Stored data
┌──
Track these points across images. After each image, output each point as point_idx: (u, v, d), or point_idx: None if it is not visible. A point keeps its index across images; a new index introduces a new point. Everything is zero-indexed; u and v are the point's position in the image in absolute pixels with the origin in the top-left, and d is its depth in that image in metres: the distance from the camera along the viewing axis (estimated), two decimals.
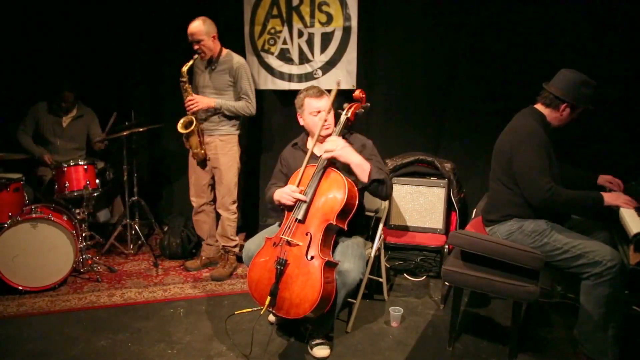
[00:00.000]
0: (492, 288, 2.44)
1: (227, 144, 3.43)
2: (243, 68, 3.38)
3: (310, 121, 2.73)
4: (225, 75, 3.37)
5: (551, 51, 3.34)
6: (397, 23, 3.71)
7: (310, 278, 2.32)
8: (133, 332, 2.79)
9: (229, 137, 3.44)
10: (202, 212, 3.63)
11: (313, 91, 2.73)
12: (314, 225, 2.45)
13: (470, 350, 2.63)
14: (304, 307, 2.31)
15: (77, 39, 4.19)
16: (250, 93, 3.41)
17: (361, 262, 2.51)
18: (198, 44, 3.27)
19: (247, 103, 3.39)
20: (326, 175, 2.54)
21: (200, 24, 3.25)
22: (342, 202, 2.44)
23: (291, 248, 2.42)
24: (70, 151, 4.00)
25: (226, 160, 3.43)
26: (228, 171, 3.44)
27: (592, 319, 2.36)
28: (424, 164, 3.57)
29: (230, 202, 3.48)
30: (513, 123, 2.63)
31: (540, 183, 2.40)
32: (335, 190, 2.49)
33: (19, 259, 3.20)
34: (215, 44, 3.34)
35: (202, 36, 3.25)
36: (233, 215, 3.52)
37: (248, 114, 3.42)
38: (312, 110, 2.70)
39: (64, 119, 3.98)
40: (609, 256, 2.30)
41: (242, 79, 3.36)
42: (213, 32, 3.31)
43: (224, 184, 3.45)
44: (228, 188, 3.46)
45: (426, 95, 3.77)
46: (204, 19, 3.28)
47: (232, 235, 3.55)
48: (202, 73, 3.44)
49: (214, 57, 3.37)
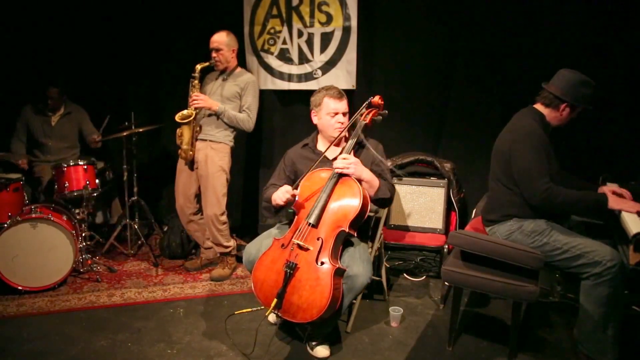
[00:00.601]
0: (491, 288, 2.44)
1: (218, 153, 3.38)
2: (252, 85, 3.42)
3: (326, 122, 2.69)
4: (234, 86, 3.39)
5: (551, 51, 3.35)
6: (396, 23, 3.71)
7: (319, 284, 2.29)
8: (133, 332, 2.79)
9: (222, 146, 3.40)
10: (192, 222, 3.58)
11: (333, 92, 2.68)
12: (326, 230, 2.41)
13: (470, 350, 2.63)
14: (312, 313, 2.29)
15: (75, 39, 4.18)
16: (253, 109, 3.42)
17: (369, 266, 2.50)
18: (217, 53, 3.34)
19: (248, 116, 3.39)
20: (342, 181, 2.51)
21: (224, 35, 3.35)
22: (357, 210, 2.41)
23: (302, 252, 2.38)
24: (63, 150, 4.00)
25: (214, 169, 3.36)
26: (215, 180, 3.36)
27: (592, 318, 2.36)
28: (424, 164, 3.57)
29: (219, 214, 3.40)
30: (512, 123, 2.63)
31: (538, 183, 2.40)
32: (350, 196, 2.45)
33: (19, 259, 3.19)
34: (232, 58, 3.41)
35: (223, 46, 3.34)
36: (223, 226, 3.45)
37: (246, 128, 3.40)
38: (330, 111, 2.66)
39: (52, 118, 3.98)
40: (608, 256, 2.30)
41: (249, 93, 3.39)
42: (234, 46, 3.41)
43: (210, 193, 3.37)
44: (216, 198, 3.38)
45: (426, 95, 3.77)
46: (228, 32, 3.38)
47: (226, 242, 3.51)
48: (212, 82, 3.46)
49: (228, 69, 3.41)
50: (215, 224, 3.41)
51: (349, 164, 2.49)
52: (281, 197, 2.50)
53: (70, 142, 4.05)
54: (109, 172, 4.03)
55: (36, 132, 3.95)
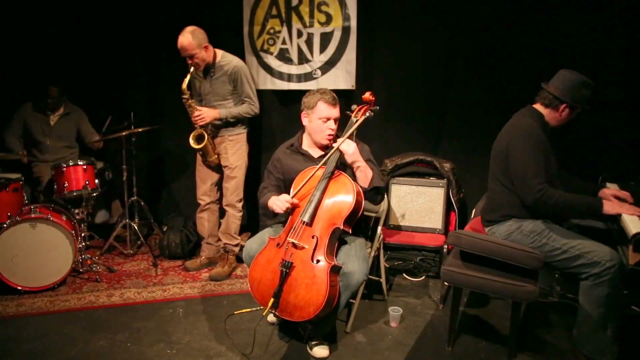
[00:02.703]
0: (491, 288, 2.44)
1: (236, 143, 3.47)
2: (241, 70, 3.36)
3: (317, 126, 2.67)
4: (225, 83, 3.37)
5: (551, 51, 3.34)
6: (396, 23, 3.71)
7: (316, 282, 2.31)
8: (132, 332, 2.79)
9: (238, 136, 3.48)
10: (207, 209, 3.63)
11: (328, 97, 2.65)
12: (320, 228, 2.43)
13: (469, 350, 2.63)
14: (309, 311, 2.30)
15: (75, 39, 4.18)
16: (252, 94, 3.42)
17: (365, 263, 2.50)
18: (191, 59, 3.23)
19: (250, 105, 3.40)
20: (335, 178, 2.52)
21: (189, 38, 3.16)
22: (350, 206, 2.42)
23: (297, 251, 2.39)
24: (60, 150, 4.00)
25: (235, 158, 3.48)
26: (238, 169, 3.49)
27: (591, 319, 2.36)
28: (424, 164, 3.57)
29: (237, 200, 3.51)
30: (511, 122, 2.63)
31: (532, 183, 2.39)
32: (343, 193, 2.47)
33: (18, 259, 3.19)
34: (208, 53, 3.28)
35: (194, 50, 3.19)
36: (239, 213, 3.56)
37: (252, 114, 3.45)
38: (323, 117, 2.64)
39: (51, 117, 3.98)
40: (607, 256, 2.30)
41: (241, 82, 3.36)
42: (204, 42, 3.23)
43: (232, 182, 3.49)
44: (237, 185, 3.50)
45: (425, 95, 3.77)
46: (191, 31, 3.19)
47: (235, 234, 3.57)
48: (203, 81, 3.44)
49: (210, 63, 3.35)
50: (233, 211, 3.52)
51: (350, 148, 2.50)
52: (280, 207, 2.49)
53: (68, 142, 4.05)
54: (109, 172, 4.03)
55: (34, 130, 3.95)
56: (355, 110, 2.65)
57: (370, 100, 2.68)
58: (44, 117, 3.96)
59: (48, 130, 3.97)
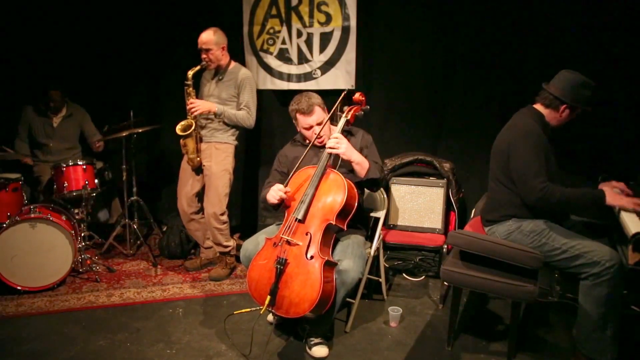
└──
* **The problem**:
Exact duplication is required for the lines above, from the line that contains "19: (247, 103, 3.39)" to the line that contains "49: (214, 57, 3.37)", inclusive; omit all others.

* **The answer**:
19: (247, 103, 3.39)
20: (326, 175, 2.54)
21: (200, 24, 3.25)
22: (342, 202, 2.44)
23: (291, 248, 2.42)
24: (70, 151, 4.00)
25: (226, 160, 3.43)
26: (228, 171, 3.44)
27: (592, 319, 2.36)
28: (424, 164, 3.57)
29: (230, 202, 3.48)
30: (513, 123, 2.63)
31: (540, 183, 2.40)
32: (335, 190, 2.49)
33: (19, 259, 3.20)
34: (215, 44, 3.34)
35: (202, 36, 3.25)
36: (233, 215, 3.52)
37: (248, 114, 3.42)
38: (312, 110, 2.70)
39: (64, 119, 3.98)
40: (609, 256, 2.30)
41: (242, 79, 3.36)
42: (213, 32, 3.31)
43: (224, 184, 3.45)
44: (228, 188, 3.46)
45: (426, 95, 3.77)
46: (204, 19, 3.28)
47: (232, 235, 3.55)
48: (202, 73, 3.44)
49: (214, 57, 3.37)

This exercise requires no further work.